How long does a shoulder prosthesis last?
The lifespan of a shoulder prosthesis cannot be given across the board, as it depends on the one hand on the prosthesis model and prosthesis material and on the other hand on the degree of damage to the shoulder joint itself.
On average, however, it can be assumed that the prosthesis material will last 10 years or more. This also means that the use of a prosthesis - if it is medically justifiable - should be waited for as long as possible in order to avoid repeated or even multiple changes of material in repeated surgical interventions.
The advantages of an inverse shoulder prosthesis are:
- the very good therapy option for seriously ill shoulder joints.
- a worn shoulder joint (arthrosis) and an inoperative rotator cuff can be treated
- Existing pain can often be well contained by the operation
- Moving the arm forward is usually well restored
- In addition, no initial screwing, plating or nailing is necessary in the event of a massive fracture of the humerus head
In most cases, the weakness of the rotational movement remains as it was before the operation. An additional muscle transfer may improve this in the future. In addition, this implant is a large prosthesis, which has to be removed after 10 to 20 years if it becomes loose.
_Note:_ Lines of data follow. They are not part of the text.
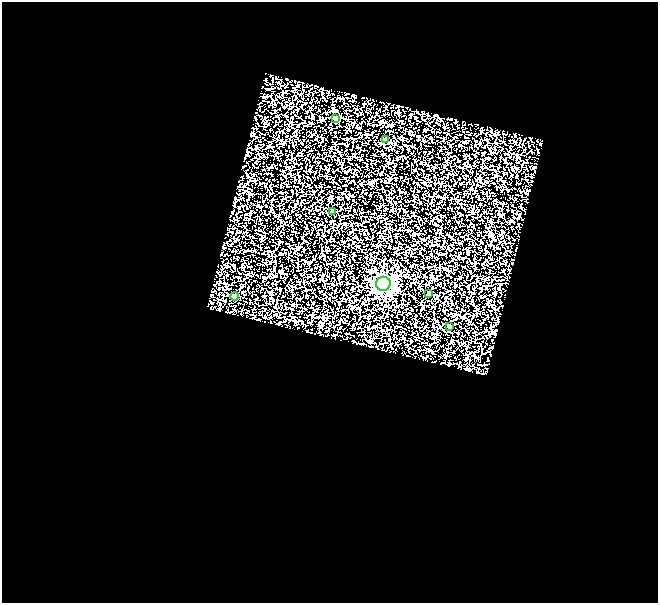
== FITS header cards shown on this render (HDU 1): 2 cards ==
NAXIS1  =                  656
NAXIS2  =                  601

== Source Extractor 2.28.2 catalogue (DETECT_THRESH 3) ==
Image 656 x 601 px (HDU 1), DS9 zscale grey, 1 PNG px = 1 image px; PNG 660 x 605 px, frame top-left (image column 1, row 601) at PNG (2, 2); each listed source drawn as its Kron ellipse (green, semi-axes under 4 px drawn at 4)
Background 0.174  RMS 0.33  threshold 0.998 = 3 sigma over >= 5 px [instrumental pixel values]
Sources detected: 7; all 7 listed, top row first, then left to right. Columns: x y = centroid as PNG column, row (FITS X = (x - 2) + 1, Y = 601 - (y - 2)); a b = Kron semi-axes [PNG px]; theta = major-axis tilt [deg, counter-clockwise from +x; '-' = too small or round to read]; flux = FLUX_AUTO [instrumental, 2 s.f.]
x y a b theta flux
335 118 4 4 - 270
385 140 4 4 - 90
333 212 4 3 - 43
383 284 7 7 - 7900
428 294 3 3 - 43
235 296 4 4 - 220
449 327 4 3 - 98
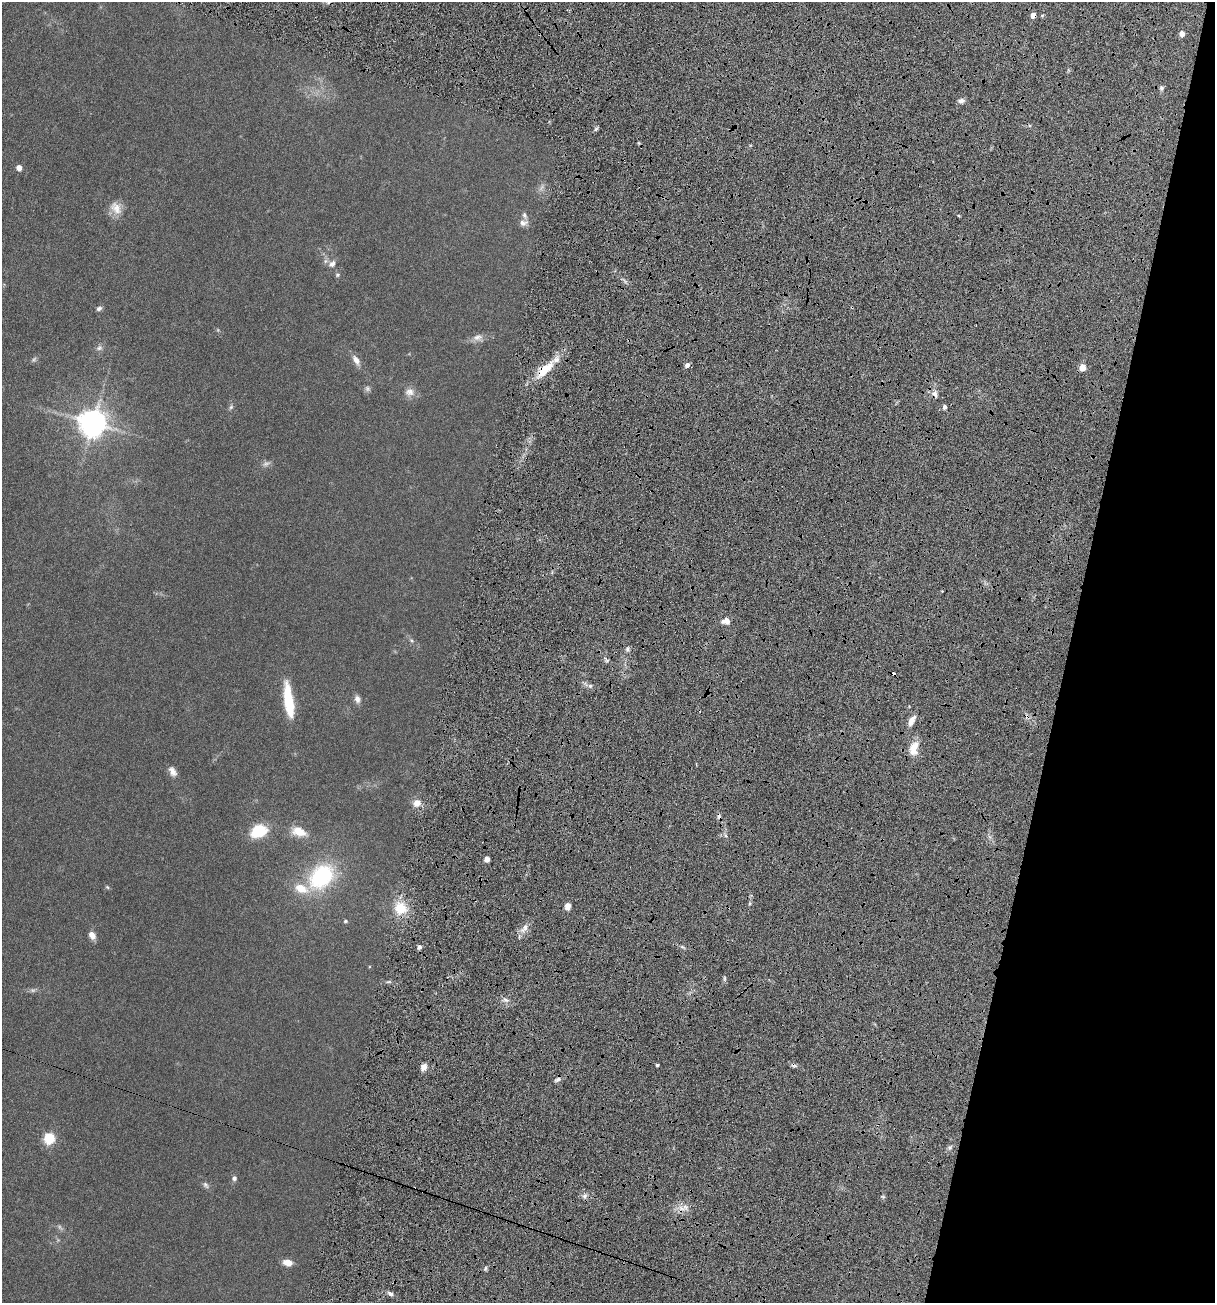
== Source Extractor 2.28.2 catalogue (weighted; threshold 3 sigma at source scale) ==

In this case, the revision interventions are often very complex and the implantation of a new prosthesis is often no longer possible, so that the function of the shoulder joint may be lost.
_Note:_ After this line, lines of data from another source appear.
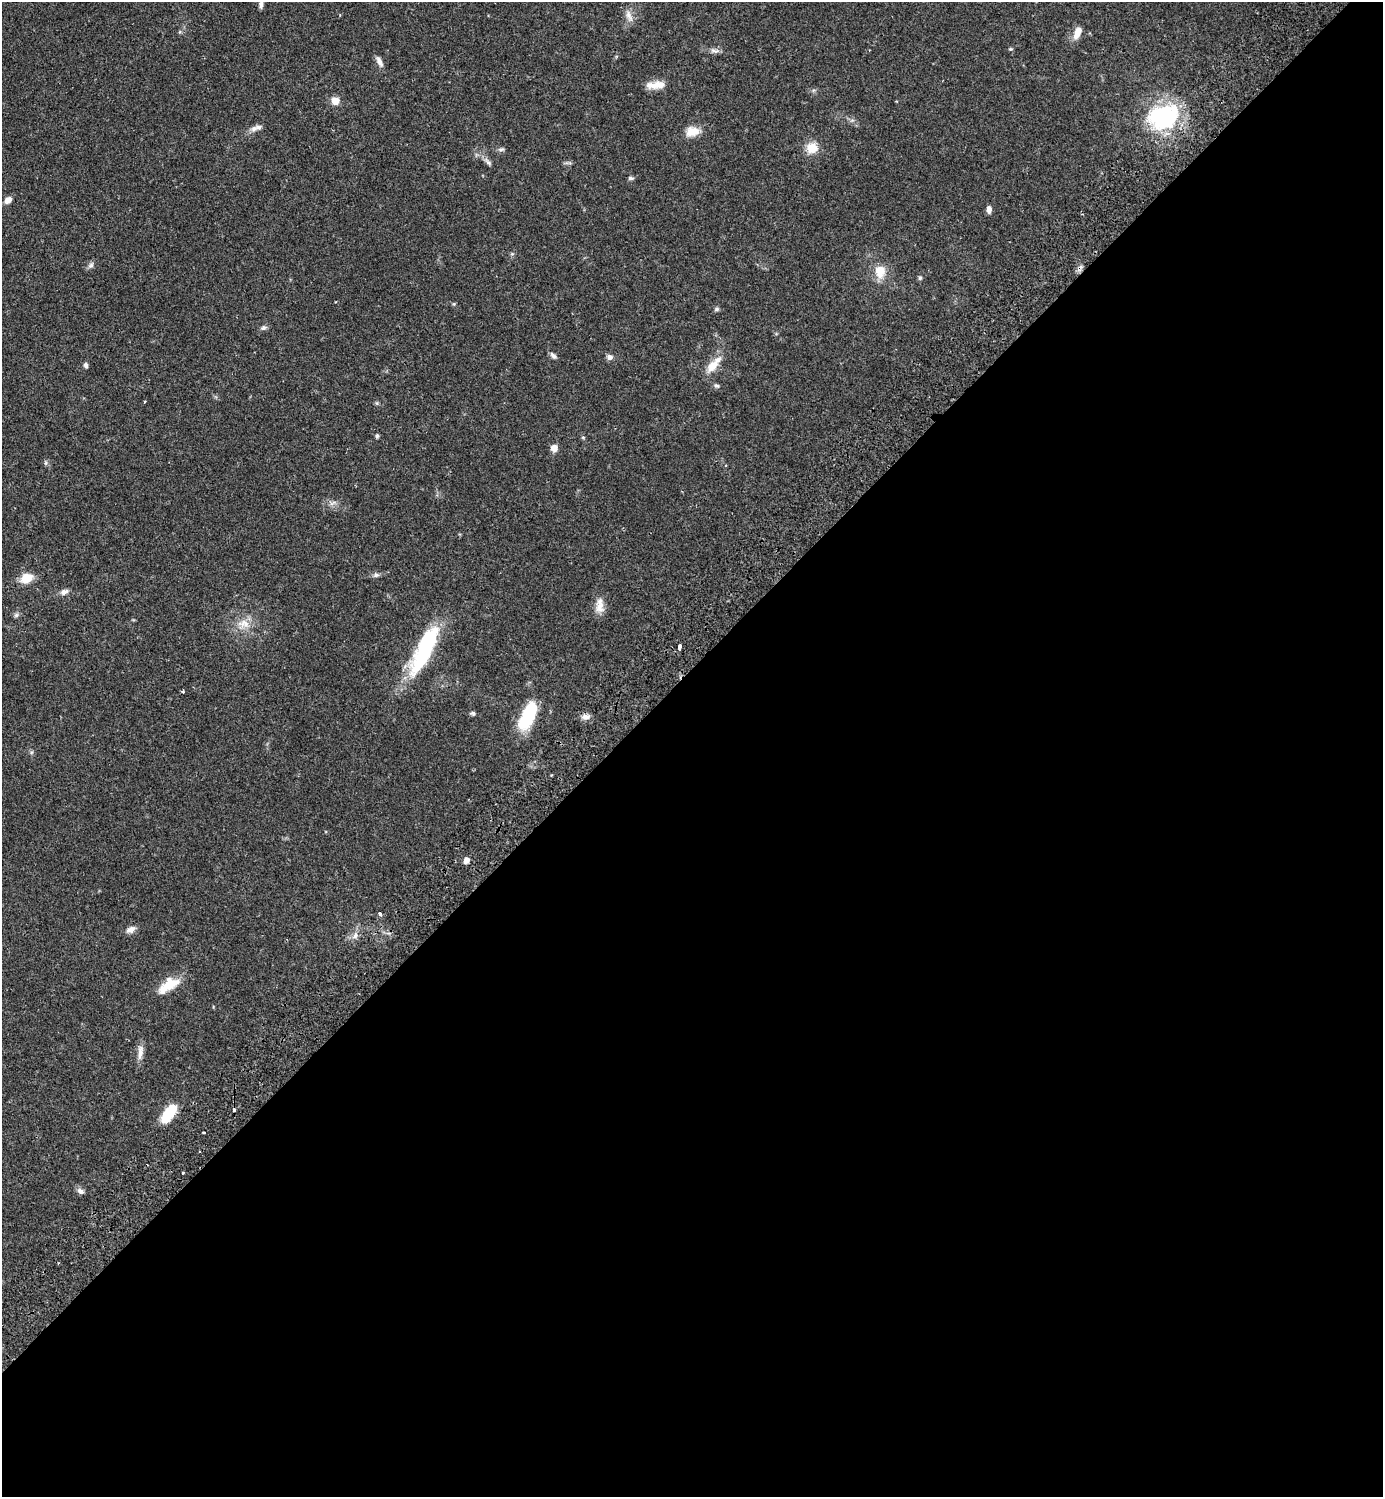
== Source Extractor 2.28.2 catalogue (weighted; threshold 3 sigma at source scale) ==
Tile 15 of 4 x 4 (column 3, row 4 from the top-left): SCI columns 3105-4485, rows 45-1539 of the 6069 x 6072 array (HDU 1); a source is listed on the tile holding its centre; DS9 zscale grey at full resolution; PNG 1385 x 1499 px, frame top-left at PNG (2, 2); no overlay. Shown black and unused: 55% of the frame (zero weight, under 2 of 3 exposures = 3% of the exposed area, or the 3 px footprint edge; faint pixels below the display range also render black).
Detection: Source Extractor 2.28.2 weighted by HDU 2 'WHT'; one run over the whole footprint, this tile lists its part. Background 0.0696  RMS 0.0052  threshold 0.0235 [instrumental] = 3 sigma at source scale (4.5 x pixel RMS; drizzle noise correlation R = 1.50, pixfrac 1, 0.05/0.05 arcsec/px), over >= 5 px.
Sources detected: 62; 2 cosmic-ray / hot-pixel residue — not listed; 1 inside a brighter listed object's ellipse — not listed separately; the other 59 listed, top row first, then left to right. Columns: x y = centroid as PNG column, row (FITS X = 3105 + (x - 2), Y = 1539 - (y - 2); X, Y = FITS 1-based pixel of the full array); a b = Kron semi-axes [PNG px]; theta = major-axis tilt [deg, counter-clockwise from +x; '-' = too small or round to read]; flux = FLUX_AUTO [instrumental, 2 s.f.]
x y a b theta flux
261 5 8 5 89 1.5
629 16 19 7 -70 3.4
1077 33 16 8 69 5.4
1010 49 5 4 - 0.62
714 50 14 6 -14 2.2
379 61 14 6 -62 2.8
656 85 23 8 4 6.7
335 101 7 7 - 6.1
1163 117 38 30 12 51
254 129 11 8 30 2.6
692 131 17 12 10 6.9
812 148 15 14 - 7.3
501 149 9 5 11 1.2
488 162 15 5 -46 2
631 178 7 4 -8 1
8 200 8 6 38 3.1
989 209 8 5 -89 2.4
512 254 6 4 0 0.68
91 265 10 6 52 1.6
880 271 16 13 -90 8.6
920 278 6 5 - 0.92
335 302 3 2 - 0.34
454 304 5 4 - 0.62
717 309 6 5 - 1
263 328 9 6 19 1.3
553 356 10 6 -48 1.6
610 357 8 7 - 1.8
86 365 6 5 - 1.4
713 365 28 10 49 8.1
716 386 9 5 -28 1.2
144 402 4 2 - 0.46
377 403 6 5 - 0.76
377 436 6 4 89 0.88
583 437 5 4 - 0.63
554 448 7 7 - 3.7
46 463 6 4 89 0.82
333 503 13 4 23 1.6
376 575 8 7 - 1.6
27 578 9 7 25 12
64 592 11 6 21 2.3
599 606 22 11 88 5.5
16 615 6 6 - 1.2
243 624 19 14 4 8.1
679 647 5 3 - 3.7
424 650 63 17 64 47
183 692 5 3 - 0.56
473 713 6 5 - 1
528 715 30 13 66 29
585 717 12 7 -3 2.7
466 860 7 5 57 2.6
380 914 4 3 - 1.5
131 929 13 8 27 2.8
355 935 9 6 63 2.1
168 985 28 12 33 12
140 1052 22 7 83 4
169 1113 22 10 54 18
204 1133 3 2 - 0.96
183 1173 3 3 - 0.6
80 1191 9 7 -26 2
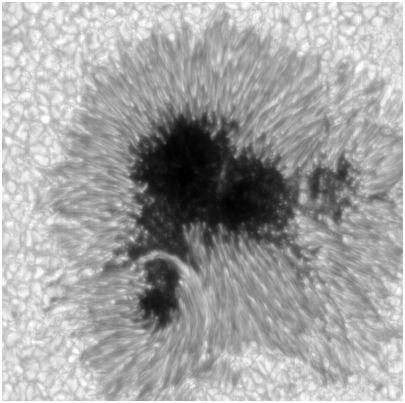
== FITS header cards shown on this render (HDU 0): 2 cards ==
NAXIS1  =                  401
NAXIS2  =                  399

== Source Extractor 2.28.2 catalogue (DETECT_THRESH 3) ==
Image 401 x 399 px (HDU 0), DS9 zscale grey, 1 PNG px = 1 image px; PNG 405 x 403 px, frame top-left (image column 1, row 399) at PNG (2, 2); no overlay
Background 25100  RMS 2400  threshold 7180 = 3 sigma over >= 5 px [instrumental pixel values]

The follow-up treatment time strongly depends on the time of the operation. If this is done early, the muscles and tendons can be spared when the prosthesis is installed. Then in some cases the shoulder can be slowly exercised again after 1 to 2 weeks under physiotherapeutic guidance. If the operation is waited too long, most of the tendons and muscles often have to be removed as well. Then post-operative immobilization in the Gilchrist bandage for 6 weeks is not uncommon.
The inverse shoulder prosthesis offers the possibility of restoring the function of shoulder joint wear in combination with an inability to function of the rotator cuff.
By reversing the natural joint construction, the center of rotation of the shoulder is shifted downwards and inwards. This means that only the deltoid muscle is required for movement, the rotator cuff muscles become unnecessary. This operation can particularly reduce pain in the shoulder joint. Likewise, the forward mobility of the arm is often not restricted. In many cases, however, the rotational movements are no longer possible. In addition to the usual complications during an operation, the prosthesis can loosen or break out.
If the prosthesis has to be removed after one to two decades, this is often a massive revision surgery and in many cases a complete loss of function of the shoulder joint. With early therapy, follow-up treatment can be started after one to two weeks; if the operation is complicated, consistent immobilization is necessary for up to 6 weeks.